Regional advocates have amplified the warning. Sport Otago chief executive James Nation said the government’s plan to regulate offshore sites is overdue but risks worsening inequality if foreign operators can profit without obligations to communities. He urged lawmakers to require contributions as a condition of entry, emphasizing that clubs depend on funding that could vanish under an open market. The concerns and local testimony are captured in reporting on Sport Otago’s push for amendments, which also noted thousands of public submissions to the select committee.

Advertising tsunami or safer playbook

The plan to lift the advertising ban is another flash point. Community trusts and harm prevention advocates told MPs to brace for a surge of inducements — “push alerts” and “free money” offers — if the bill opens the airwaves and digital platforms. They warned that geo-blocking unlicensed sites will be porous and that legal ads could normalize ubiquitous online slots in homes. Those warnings, along with a case study of a gambler trapped by wagering requirements after a large bonus, were outlined to the select committee and reported in coverage of advertising risks.

Operators and TAB representatives counter that regulation, not prohibition, is the best way to set guardrails, fund harm services and displace predatory offshore sites. The government has promised strict ad standards, especially around children, and a defined contribution to the problem gambling levy. The unresolved question is whether those rules will blunt the volume and tactics of marketing that critics say drive problematic play — and whether enforcement can keep pace with cross-border campaigns.

What to watch as lawmakers rewrite the rules

The select committee phase is the pivot point.
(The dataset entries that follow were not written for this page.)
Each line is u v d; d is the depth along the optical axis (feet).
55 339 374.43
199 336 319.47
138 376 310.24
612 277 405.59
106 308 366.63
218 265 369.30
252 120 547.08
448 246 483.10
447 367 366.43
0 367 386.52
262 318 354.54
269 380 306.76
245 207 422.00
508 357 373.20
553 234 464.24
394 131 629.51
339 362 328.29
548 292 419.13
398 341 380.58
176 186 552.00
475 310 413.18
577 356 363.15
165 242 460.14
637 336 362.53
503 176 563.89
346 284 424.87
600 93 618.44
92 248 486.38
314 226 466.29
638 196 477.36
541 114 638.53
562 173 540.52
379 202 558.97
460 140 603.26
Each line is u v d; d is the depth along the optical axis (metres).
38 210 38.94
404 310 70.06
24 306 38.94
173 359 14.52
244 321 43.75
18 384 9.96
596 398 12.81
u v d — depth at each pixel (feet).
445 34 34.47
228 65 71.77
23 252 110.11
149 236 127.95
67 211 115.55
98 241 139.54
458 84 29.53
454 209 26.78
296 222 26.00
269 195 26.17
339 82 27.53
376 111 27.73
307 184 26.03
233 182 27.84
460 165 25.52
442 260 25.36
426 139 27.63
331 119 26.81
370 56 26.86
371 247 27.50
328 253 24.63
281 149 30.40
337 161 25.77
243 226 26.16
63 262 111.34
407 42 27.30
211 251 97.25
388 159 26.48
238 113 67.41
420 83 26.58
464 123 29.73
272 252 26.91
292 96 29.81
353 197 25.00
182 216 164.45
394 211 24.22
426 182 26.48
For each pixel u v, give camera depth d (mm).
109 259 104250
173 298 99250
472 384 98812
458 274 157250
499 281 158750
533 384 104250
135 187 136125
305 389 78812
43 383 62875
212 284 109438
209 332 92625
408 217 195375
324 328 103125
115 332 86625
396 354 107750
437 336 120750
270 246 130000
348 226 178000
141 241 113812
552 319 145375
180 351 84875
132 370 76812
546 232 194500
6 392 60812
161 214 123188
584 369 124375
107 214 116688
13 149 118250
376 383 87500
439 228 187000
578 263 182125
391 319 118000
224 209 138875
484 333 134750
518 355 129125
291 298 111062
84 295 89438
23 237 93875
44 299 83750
Expect intense lobbying on three fronts: how many licenses will be issued; whether the field is open to foreign firms; and what mandatory reinvestment, levy rates and ad limits will be baked into licenses. SkyCity and TAB want fewer licenses, arguing quality and oversight, while sports groups want hard requirements for community funding. The government is signaling openness to competition and strong consumer protections, but it has ruled out special deals for incumbents and has cautioned against policies that could breach trade obligations.

With license issuance targeted for 2026, the legislative calendar now forces compromises. If ministers narrow the field, domestic operators could gain pricing power and clearer lines of accountability. If they keep it broad, they may capture more tax and compliance visibility but risk the saturation that community groups fear. Either way, the bill’s final shape will determine whether the policy achieves its dual goals — shifting gamblers from unregulated offshore sites to safer domestic platforms while preserving the social compact that underwrites New Zealand’s community sports.